In dre...ams....I walk....with....you...u....u
Oh, plot point: to keep everyone in line, Ben is holding Dorothy's husband and son hostage (the ear belongs to one of them).
Eventually all of the baddies get shot through the head (Lynch has a thing for massive head trauma), Dorothy and her son leave town, and Jeffrey settles down to a nice "normal" relationship with girl-next-door Sandy (Laura Dern). Pleased that the natural order of things has been restored, two robins appear, and eat some bugs (see, love triumphs over evil!).
I hated this movie. I wanted to take a shower afterwards. But there were three things for gay people to like, in spite of the incessant homophobia (which, to be fair, you have to expect in David Lynch's movies. He's never tried to hide his hatred of gay people.)

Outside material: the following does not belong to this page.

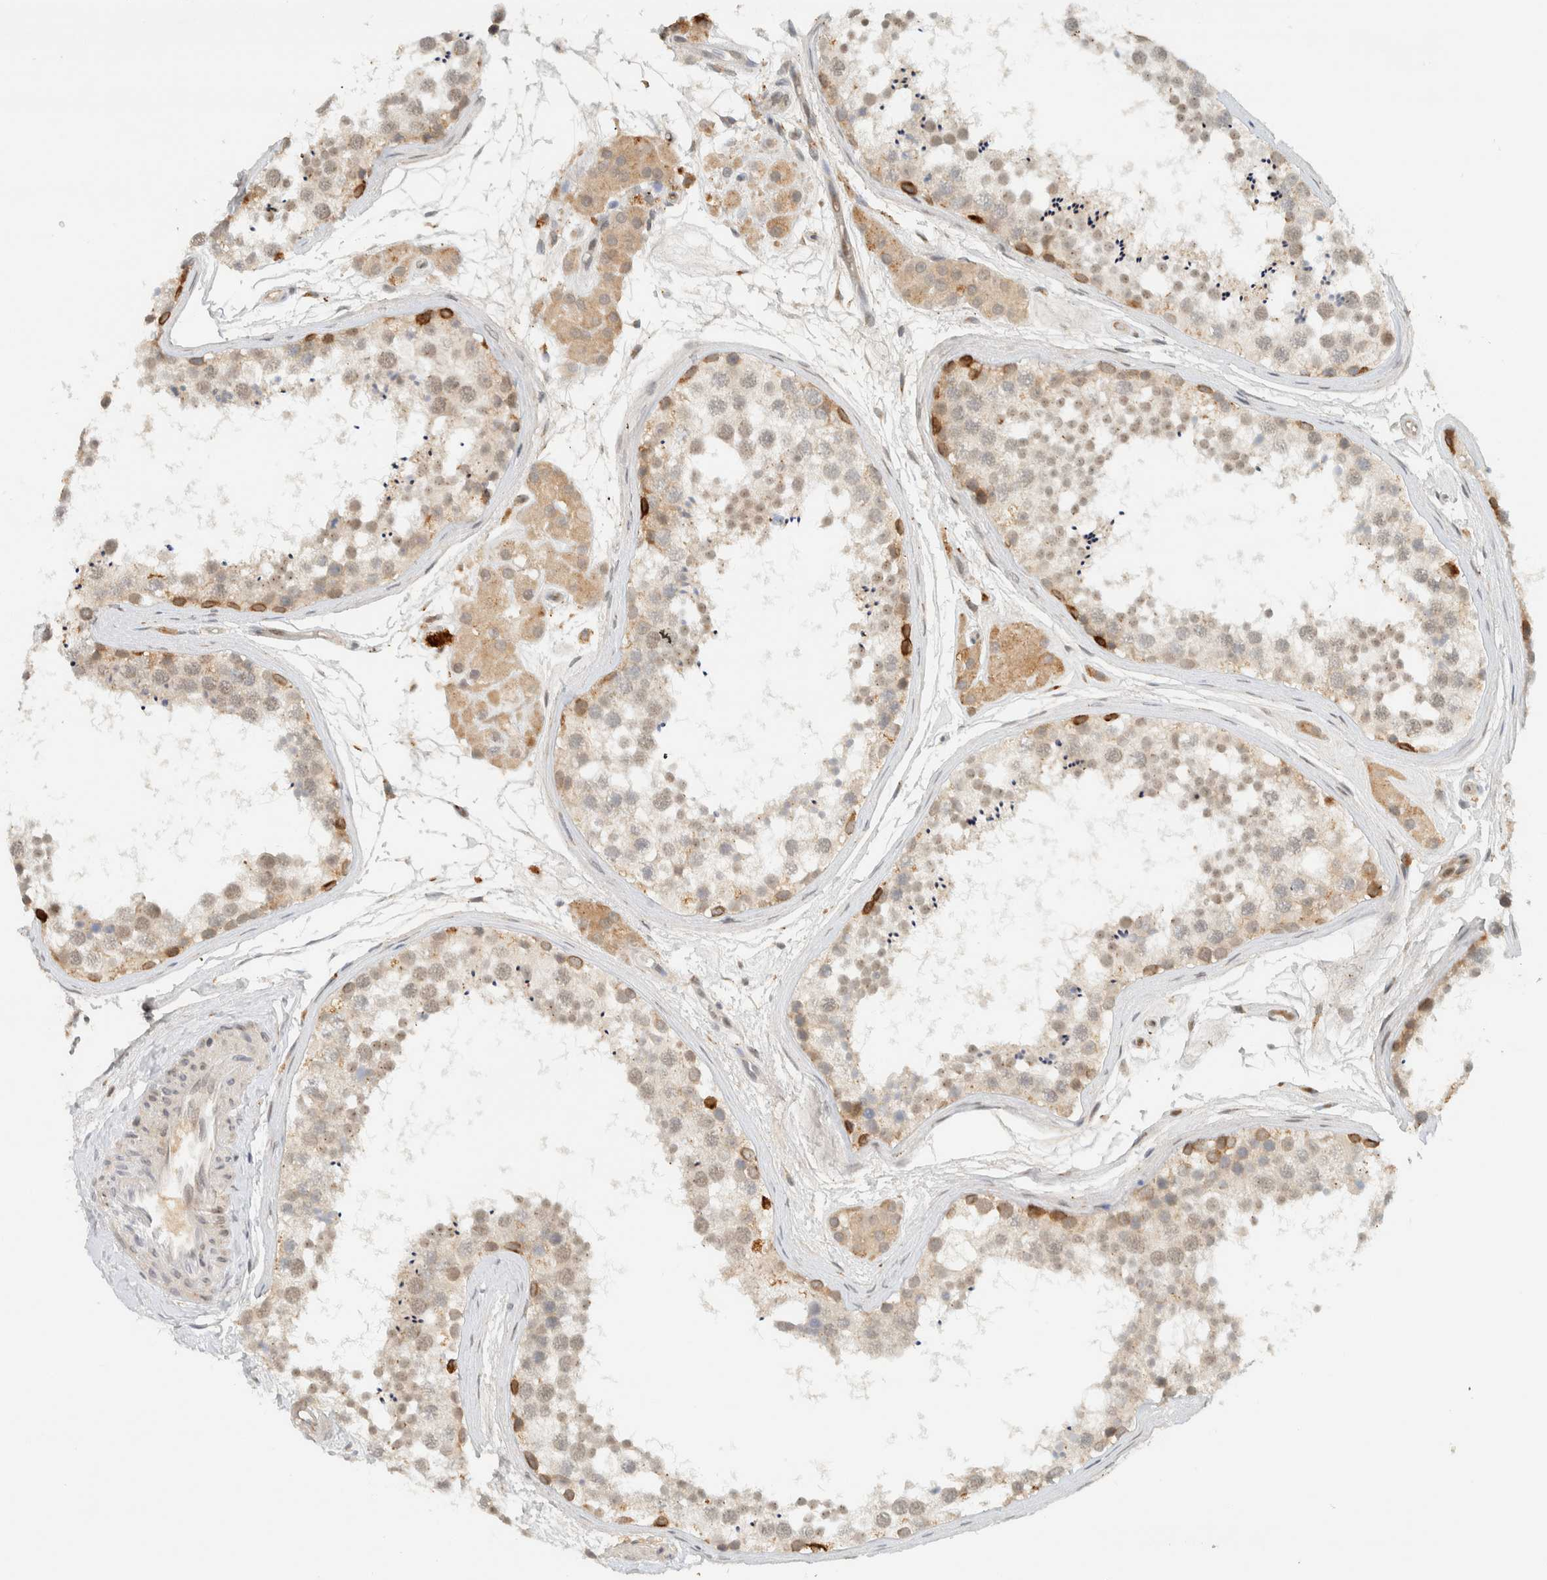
{"staining": {"intensity": "strong", "quantity": "<25%", "location": "cytoplasmic/membranous"}, "tissue": "testis", "cell_type": "Cells in seminiferous ducts", "image_type": "normal", "snomed": [{"axis": "morphology", "description": "Normal tissue, NOS"}, {"axis": "topography", "description": "Testis"}], "caption": "Normal testis was stained to show a protein in brown. There is medium levels of strong cytoplasmic/membranous expression in about <25% of cells in seminiferous ducts.", "gene": "ITPRID1", "patient": {"sex": "male", "age": 56}}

1. If you can overlook the many, many shots of Dorothy nude and abused, you can find some some beefcake. Kyle MacLachlan had an adequately muscular physique, and in one scene there's frontal nudity.
2. David Lynch hates sexually active heterosexuals as much as gay people. Their acts come off looking incredibly vile. Heteros have sex because they have guns pointed at them or because they're suffering from weird fixations, while all the time they're struggling desperately not to. There's no such thing as a positive sexual experience, gay or not.
3. In the 1980s, the Moral Majority, Ronald Reagan, and The Waltons had us believe that big cities were cesspools of dcadence, small towns havens of "family values." Guess what -- even Lumberton has a seedy underbelly. A nice movie to show your various relatives who bemoan the social decay of your West Hollywood home.